Proposition — Réciproque et composition
  • Si \(f : E \to F\) est bijective, alors \(f^{-1}\) est bijective et \((f^{-1})^{-1} = f\).
  • Si \(f : E \to F\) et \(g : F \to G\) sont bijectives, alors \(g \circ f\) est bijective et $$ (g \circ f)^{-1} = f^{-1} \circ g^{-1}. $$
L'inversion renverse l'ordre : pour défaire « mettre dans la boîte, puis enterrer », il faut d'abord déterrer (appliquer \(g^{-1}\)), puis ouvrir la boîte (appliquer \(f^{-1}\)). L'ordre opposé \(g^{-1} \circ f^{-1}\) n'aurait même pas de sens : \(g^{-1}\) est définie sur \(G\), \(f^{-1}\) sur \(F\), et la composition exige que l'arrivée de l'application interne coïncide avec le départ de l'externe.

  • Pour la réciproque seule : \(f^{-1} \circ f = \operatorname{Id}_E\) et \(f \circ f^{-1} = \operatorname{Id}_F\) sont vrais par définition.

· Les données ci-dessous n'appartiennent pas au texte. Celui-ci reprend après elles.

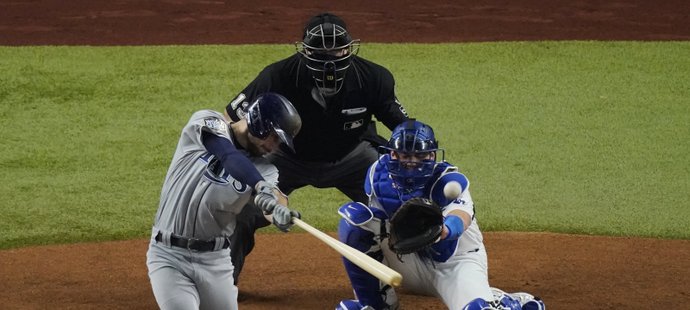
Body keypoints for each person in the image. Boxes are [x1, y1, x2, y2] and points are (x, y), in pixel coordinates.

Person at [224, 12, 409, 285]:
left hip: (353, 156)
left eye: (337, 50)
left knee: (399, 202)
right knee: (239, 209)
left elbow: (403, 127)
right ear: (305, 51)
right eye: (321, 52)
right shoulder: (278, 76)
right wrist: (242, 165)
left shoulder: (373, 77)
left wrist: (414, 155)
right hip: (286, 157)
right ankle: (223, 282)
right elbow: (231, 119)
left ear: (349, 49)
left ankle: (427, 272)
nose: (330, 58)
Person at [335, 120, 546, 310]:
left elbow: (460, 216)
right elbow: (379, 224)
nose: (411, 162)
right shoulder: (377, 176)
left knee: (477, 309)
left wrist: (443, 230)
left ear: (432, 155)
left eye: (419, 156)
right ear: (392, 154)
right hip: (409, 261)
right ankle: (376, 304)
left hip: (455, 263)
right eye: (405, 156)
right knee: (356, 222)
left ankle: (507, 303)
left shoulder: (449, 182)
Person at [146, 92, 302, 310]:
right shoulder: (207, 122)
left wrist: (279, 211)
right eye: (274, 136)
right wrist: (258, 185)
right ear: (259, 122)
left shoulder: (266, 170)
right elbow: (228, 155)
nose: (274, 146)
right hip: (168, 255)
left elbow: (276, 198)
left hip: (215, 262)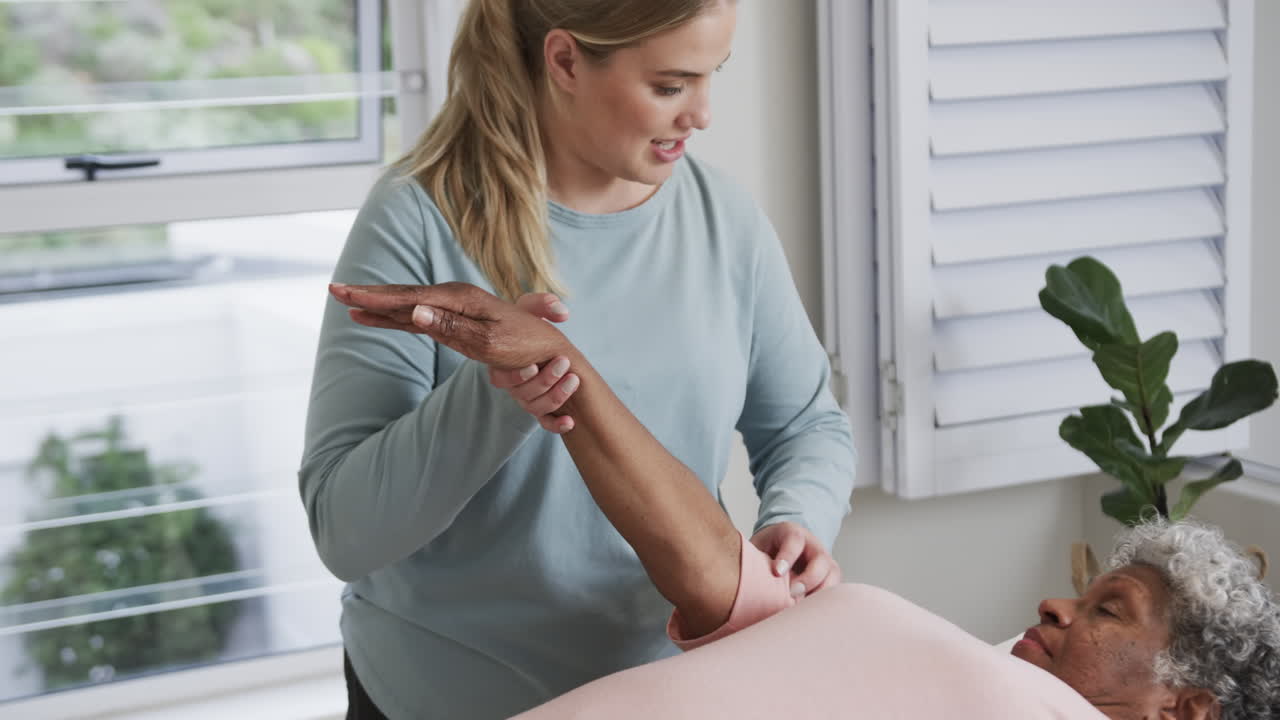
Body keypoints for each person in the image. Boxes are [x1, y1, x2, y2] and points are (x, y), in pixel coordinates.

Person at [333, 281, 1280, 720]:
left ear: (1183, 713)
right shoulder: (974, 671)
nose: (1056, 602)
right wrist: (560, 363)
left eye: (1110, 611)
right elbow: (717, 578)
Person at [298, 1, 856, 718]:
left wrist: (799, 521)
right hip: (446, 697)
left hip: (668, 691)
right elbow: (346, 533)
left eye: (712, 76)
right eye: (670, 85)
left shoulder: (723, 218)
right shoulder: (418, 217)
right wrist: (504, 384)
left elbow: (808, 426)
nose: (703, 115)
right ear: (563, 60)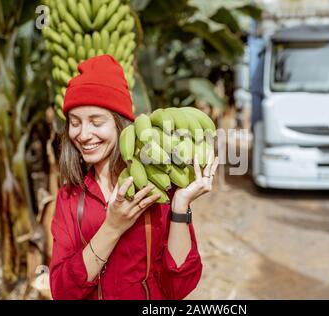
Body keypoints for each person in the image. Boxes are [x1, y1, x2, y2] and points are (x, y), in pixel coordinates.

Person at [49, 55, 219, 300]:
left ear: (120, 125)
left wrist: (180, 205)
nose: (84, 134)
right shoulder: (70, 197)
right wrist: (112, 227)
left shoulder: (157, 189)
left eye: (96, 122)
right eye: (75, 123)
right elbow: (63, 292)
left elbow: (178, 288)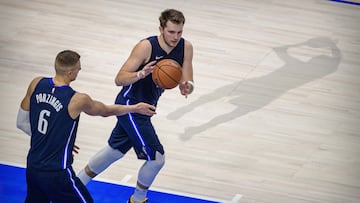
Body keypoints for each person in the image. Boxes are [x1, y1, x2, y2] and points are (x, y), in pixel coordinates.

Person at [77, 9, 194, 203]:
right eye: (171, 32)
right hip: (130, 105)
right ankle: (137, 200)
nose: (175, 37)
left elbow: (188, 78)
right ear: (161, 29)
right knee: (157, 158)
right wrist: (141, 74)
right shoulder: (146, 47)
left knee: (113, 151)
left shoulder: (186, 47)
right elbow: (119, 79)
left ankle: (75, 184)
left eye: (179, 32)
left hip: (146, 108)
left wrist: (187, 87)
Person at [16, 50, 156, 203]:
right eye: (78, 68)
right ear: (70, 73)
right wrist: (135, 108)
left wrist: (53, 139)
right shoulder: (77, 100)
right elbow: (106, 111)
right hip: (57, 172)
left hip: (32, 167)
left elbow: (21, 123)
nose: (80, 70)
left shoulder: (36, 83)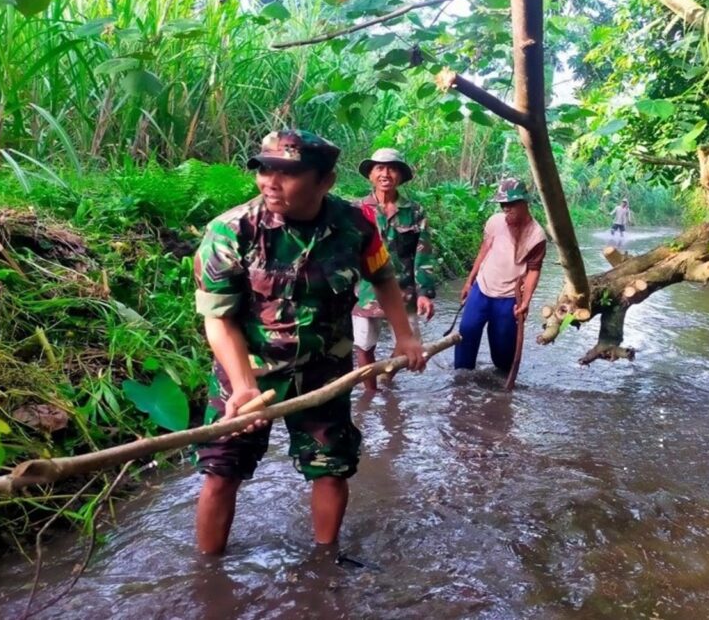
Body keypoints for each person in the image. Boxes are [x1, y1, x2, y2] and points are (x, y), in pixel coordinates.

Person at [192, 129, 425, 556]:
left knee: (331, 468)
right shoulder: (231, 231)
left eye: (288, 173)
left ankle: (325, 563)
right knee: (222, 470)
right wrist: (243, 387)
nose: (270, 182)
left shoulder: (356, 225)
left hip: (324, 371)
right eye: (264, 170)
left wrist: (406, 336)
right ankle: (207, 574)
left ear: (325, 181)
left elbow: (384, 278)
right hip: (248, 370)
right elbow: (219, 319)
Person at [352, 148, 436, 398]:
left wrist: (425, 293)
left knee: (408, 343)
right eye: (379, 168)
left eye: (391, 168)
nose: (385, 173)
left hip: (404, 290)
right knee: (363, 344)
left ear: (400, 175)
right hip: (364, 290)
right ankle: (371, 393)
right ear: (370, 175)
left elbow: (424, 253)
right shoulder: (356, 209)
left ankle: (387, 375)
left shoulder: (415, 211)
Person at [453, 177, 546, 373]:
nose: (506, 209)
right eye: (503, 204)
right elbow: (483, 250)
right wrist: (469, 282)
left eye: (511, 204)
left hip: (508, 298)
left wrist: (525, 302)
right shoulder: (495, 222)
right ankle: (460, 384)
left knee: (503, 353)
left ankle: (501, 392)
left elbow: (533, 271)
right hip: (482, 289)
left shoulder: (537, 236)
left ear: (524, 203)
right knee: (466, 333)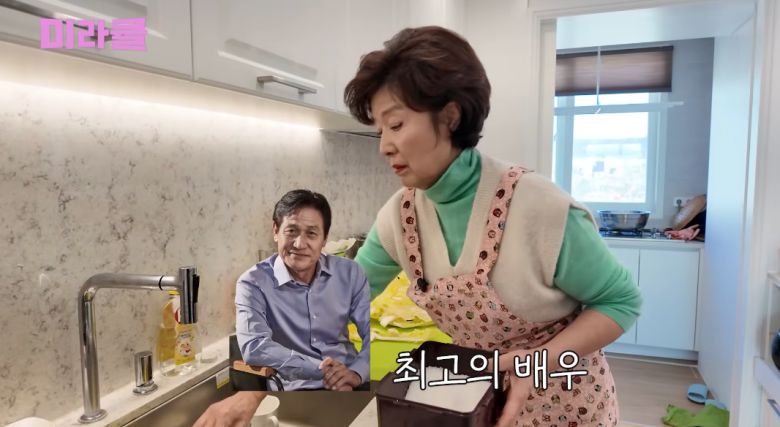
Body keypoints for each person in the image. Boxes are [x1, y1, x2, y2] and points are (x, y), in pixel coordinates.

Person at [345, 27, 642, 427]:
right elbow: (343, 296)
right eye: (379, 131)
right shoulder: (400, 217)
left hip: (568, 403)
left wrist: (535, 364)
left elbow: (621, 302)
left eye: (395, 125)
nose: (384, 145)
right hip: (479, 402)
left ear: (450, 117)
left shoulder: (539, 207)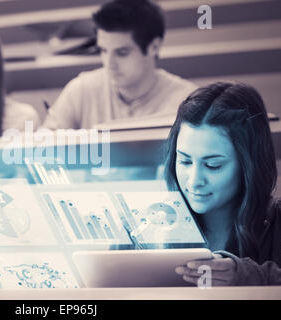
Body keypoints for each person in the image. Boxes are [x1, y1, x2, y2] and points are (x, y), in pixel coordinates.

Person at [163, 81, 281, 286]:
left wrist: (246, 276)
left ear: (249, 165)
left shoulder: (277, 225)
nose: (194, 181)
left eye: (213, 165)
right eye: (185, 161)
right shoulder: (154, 223)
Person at [41, 0, 197, 130]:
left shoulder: (186, 102)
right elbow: (42, 148)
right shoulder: (80, 90)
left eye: (122, 53)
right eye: (103, 50)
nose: (109, 64)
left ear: (154, 47)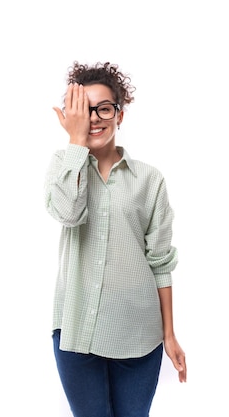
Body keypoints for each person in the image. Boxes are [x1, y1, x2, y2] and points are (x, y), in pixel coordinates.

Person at [44, 61, 186, 417]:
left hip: (139, 334)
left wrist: (169, 334)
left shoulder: (150, 180)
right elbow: (67, 213)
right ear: (70, 116)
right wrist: (76, 143)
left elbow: (161, 262)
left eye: (103, 108)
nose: (94, 118)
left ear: (119, 115)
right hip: (77, 333)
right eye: (83, 110)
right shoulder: (63, 166)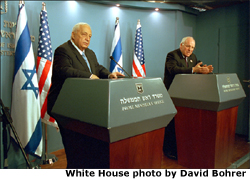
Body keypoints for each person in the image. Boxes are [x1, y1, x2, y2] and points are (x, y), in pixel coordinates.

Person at [47, 22, 124, 168]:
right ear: (73, 34)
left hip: (85, 107)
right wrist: (89, 76)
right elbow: (65, 70)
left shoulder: (90, 53)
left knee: (88, 147)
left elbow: (98, 68)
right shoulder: (63, 50)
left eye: (90, 36)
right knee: (74, 147)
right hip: (66, 107)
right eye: (84, 34)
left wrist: (109, 74)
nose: (87, 38)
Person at [163, 36, 213, 160]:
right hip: (172, 94)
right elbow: (173, 70)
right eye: (188, 46)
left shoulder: (193, 58)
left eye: (192, 47)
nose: (190, 49)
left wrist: (203, 70)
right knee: (172, 124)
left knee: (184, 123)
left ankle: (182, 148)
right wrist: (193, 69)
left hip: (186, 95)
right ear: (181, 45)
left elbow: (197, 68)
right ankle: (168, 150)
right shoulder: (172, 55)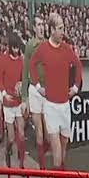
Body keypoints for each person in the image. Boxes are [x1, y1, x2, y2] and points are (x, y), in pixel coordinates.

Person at [28, 13, 82, 171]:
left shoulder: (67, 49)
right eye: (60, 28)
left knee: (64, 147)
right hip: (50, 107)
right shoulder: (43, 48)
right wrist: (38, 86)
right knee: (57, 152)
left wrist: (75, 88)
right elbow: (31, 65)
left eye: (63, 28)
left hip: (65, 106)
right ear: (51, 30)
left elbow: (78, 66)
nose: (63, 31)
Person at [22, 18, 49, 168]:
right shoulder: (30, 45)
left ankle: (42, 156)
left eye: (43, 24)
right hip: (34, 90)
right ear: (33, 28)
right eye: (39, 25)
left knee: (48, 136)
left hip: (47, 91)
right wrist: (24, 97)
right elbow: (25, 70)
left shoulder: (48, 44)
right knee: (39, 130)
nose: (41, 27)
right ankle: (43, 170)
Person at [0, 34, 26, 168]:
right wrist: (4, 94)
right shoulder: (4, 59)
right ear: (10, 47)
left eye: (18, 48)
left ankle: (21, 164)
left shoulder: (21, 60)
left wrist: (22, 85)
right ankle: (7, 150)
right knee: (11, 138)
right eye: (14, 48)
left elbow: (24, 78)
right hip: (8, 103)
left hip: (19, 101)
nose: (16, 51)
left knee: (21, 134)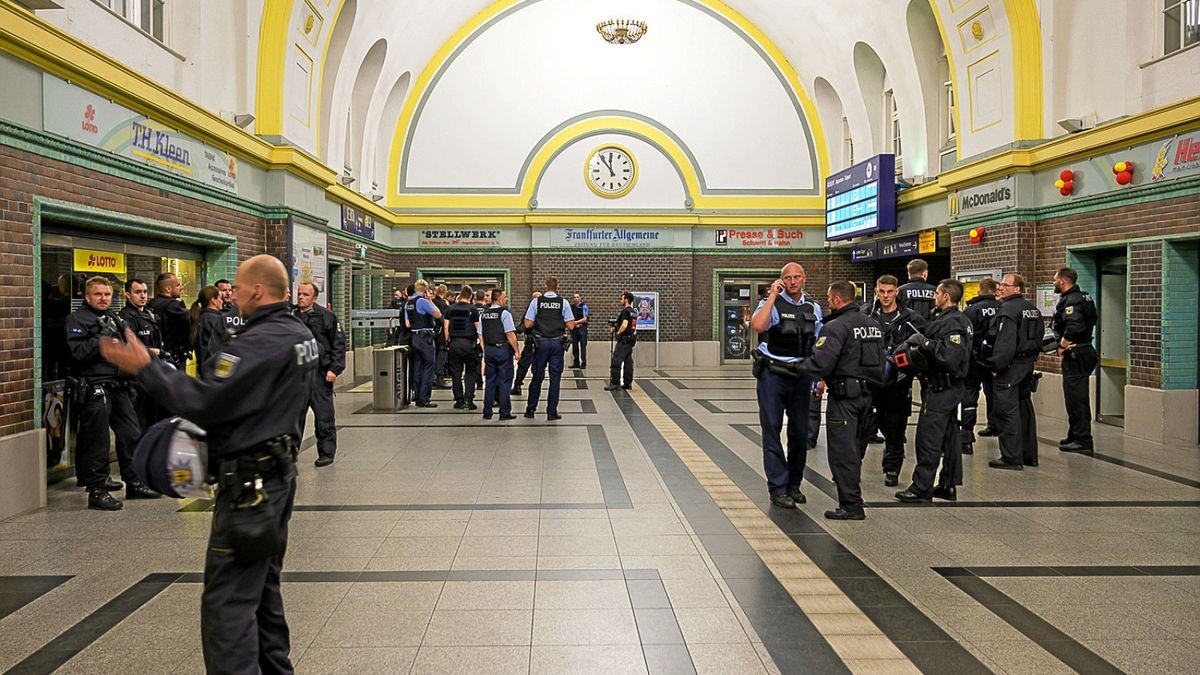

On applique la caractérisation de la bijectivité établie plus haut avec \(g := f\) : \(f^{-1}\) est bijective et sa réciproque est \(f\), c'est-à-dire \((f^{-1})^{-1} = f\).
  • Pour la composée : on pose \(h = f^{-1} \circ g^{-1}\) et on vérifie les deux compositions en utilisant l'associativité. $$ \begin{aligned} (g \circ f) \circ h &= g \circ f \circ f^{-1} \circ g^{-1} = g \circ \operatorname{Id}_F \circ g^{-1} = g \circ g^{-1} = \operatorname{Id}_G, \\ h \circ (g \circ f) &= f^{-1} \circ g^{-1} \circ g \circ f = f^{-1} \circ \operatorname{Id}_F \circ f = f^{-1} \circ f = \operatorname{Id}_E. \end{aligned} $$ Par la caractérisation, \(g \circ f\) est bijective de réciproque \(h = f^{-1} \circ g^{-1}\).

Définition — Permutation
Une bijection de \(E\) dans lui-même est appelée permutation de \(E\). L'ensemble des permutations de \(E\) est noté \(\mathfrak{S}(E)\) (ou \(\mathcal{S}_E\)). Lorsque \(E = \{1, 2, \dots, n\}\), la notation standard est \(\mathfrak{S}_n\) et \(|\mathfrak{S}_n| = n!\).
Compétences à pratiquer
  • Résoudre \(y \equal f(x)\) et vérifier la réciproque
III.4 Compatibilité des notations \(f^{-1}\)
La notation \(f^{-1}(B)\) a maintenant deux sens possibles :
  • Image réciproque (définie pour toute \(f\)) : \(f^{-1}(B) = \{ x \in E \mid f(x) \in B\}\).
  • Image directe de \(B\) par l'application réciproque (définie uniquement si \(f\) est bijective) : \(f^{-1}(B) = \{ f^{-1}(y) \mid y \in B\}\).
La proposition suivante montre que, lorsque \(f\) est bijective, les deux définitions coïncident, donc la notation est sans ambiguïté.
Proposition — Compatibilité
Soient \(f : E \to F\) une bijection et \(B \subset F\). L'image réciproque de \(B\) par \(f\) coïncide avec l'image directe de \(B\) par l'application réciproque \(f^{-1}\).

Pour \(x \in E\) : $$ \begin{aligned} x \in \{u \in E \mid f(u) \in B\} &\iff f(x) \in B \\ &\iff \exists y \in B, \ f(x) = y \\ &\iff \exists y \in B, \ x = f^{-1}(y) \\ &\iff x \in \{f^{-1}(y) \mid y \in B\}. \end{aligned} $$ Les deux ensembles coïncident, donc les notations sont compatibles.